What gave me pause, in thinking this way, was trying to apply similar thoughts to someone like Kant, someone at least within the ambit of easily diagrammable early moderns, but also someone to whose thought this notion of transparency seems iffy to apply. It's been a long time since anyone tried to teach me any Kant, but I still recall the difficulty they had representing the idea of the self, or at least the 'I', that is supposed to fall out of the transcendental deduction. Likewise their attempts at drawing screens between the knowing subject and the things themselves, or between some sort of formless manifold and the subject, or at somehow representing the field of experience as structured by categories provided by the subject; and woe at any attempt that seemed to suggest we had better hide a thing-in-itself somewhere back behind some other part of the diagram, a fat scribbled dot or an X or a question mark. Kant's own tactic in §16 seems telling: 'It must be possible for the "I think" to accompany all my representations...' sidesteps any pictorially diagrammatic aspirations in favor of the discursively logical, the linguistic. And as far as I know anything about Kant (gossip, hallway talk, summer reading), there's nothing inappropriate about treating him as logic-centric, in a broad sense, and in a way that harmonizes with my feeling that the notion of transparency (of prose as a window to the world) does not suit him.
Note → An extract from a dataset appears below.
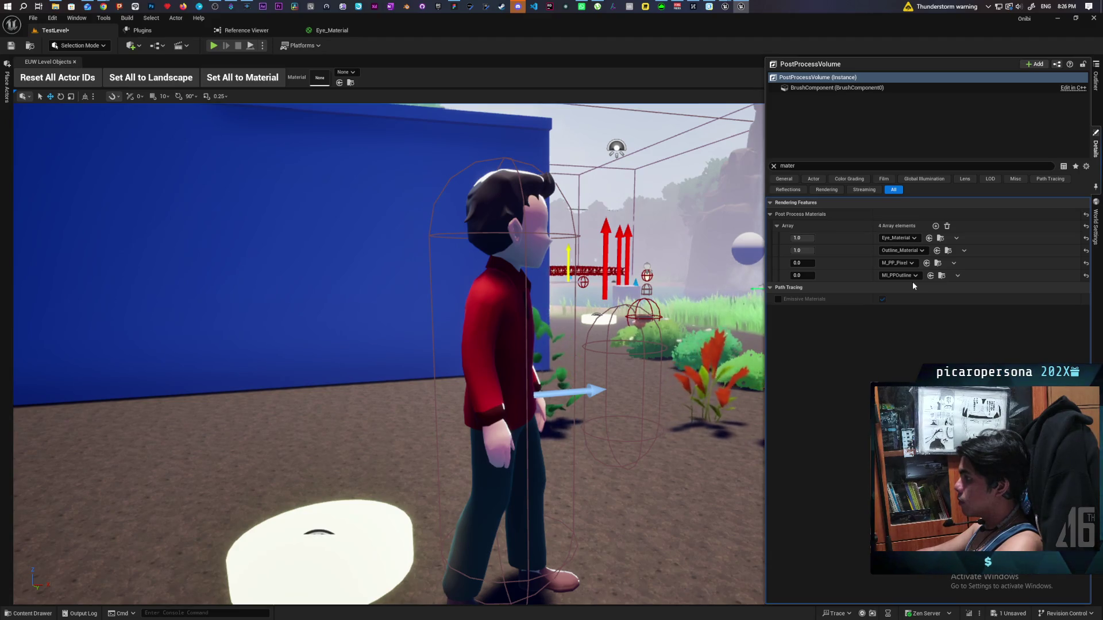
mouse_move(675, 309)
left_mouse_down()
mouse_move(632, 310)
mouse_move(674, 310)
left_mouse_up()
So far so good. What gave me pause was the obvious thought, in connection with Kant, that his logic-centricity ends up somehow being the complement to the shape his prose takes, the multiply articulated structure of the first Critique, the array of terminology that coordinates somehow with that structure, the legalistic way its sentences unfold, the large sections whose aim is to give arguments about arguments (rather than, say, arguments about things). It seems that an unsurprising effect of all this is that 'diagrams' of Kant's thought tend to look like his writing, like the complicated tables of contents - in fact, like the diagrammatic devices he preferred, tables and parallel columns and such.
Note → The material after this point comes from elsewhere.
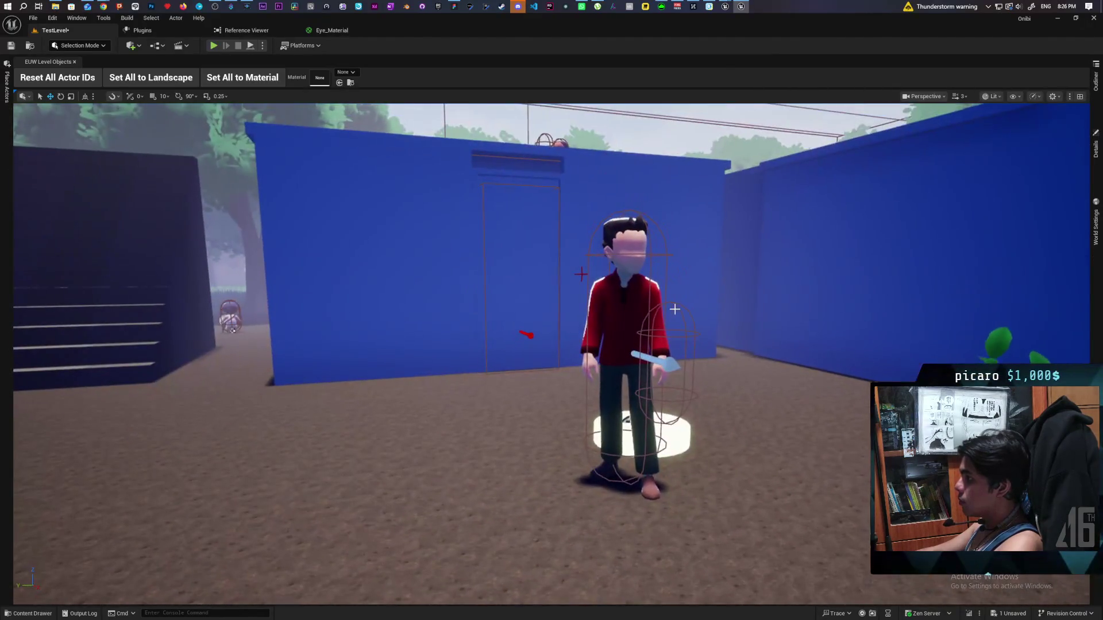
Step: Select the red-shirted character and open its MM_HumanOverlay material
left_click(675, 309)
Well, that didn't give me pause. But what did was: appreciating that something like this hyper-articulation of the verbal means of philosophical writing seems characteristic of a lot of philosophical writing after Kant, what might one think about the possibilities for extracting diagrams from this writing, when it lacks that complement to the prose, the logic at the heart of the project? There, at least, efforts at diagramming, however complicated or multipart they might get, seem to enjoy the promise of bottoming out, or at least terminating, in something solid, or at least appreciably limited, graspable: lists of categories, forms of judgment. (Imagine the attraction this must have.) Past a certain point, once logic becomes dissociated enough from traditional categories, this rooting down in logic even seems to mean that the diagrams come themselves to populate the philosophical writing, almost to infect it down to the word, letter, symbol. So far so good; one can always suppose that the surface appearance of modern philosophical prose diagrams out in terms of what it has to say about such structures, or what is expressible in such structures. But... what if an author is something more like Wittgenstein, or something more like Cavell? Where should efforts to diagram their thought seize upon the terms to be represented and related in diagrammatic form?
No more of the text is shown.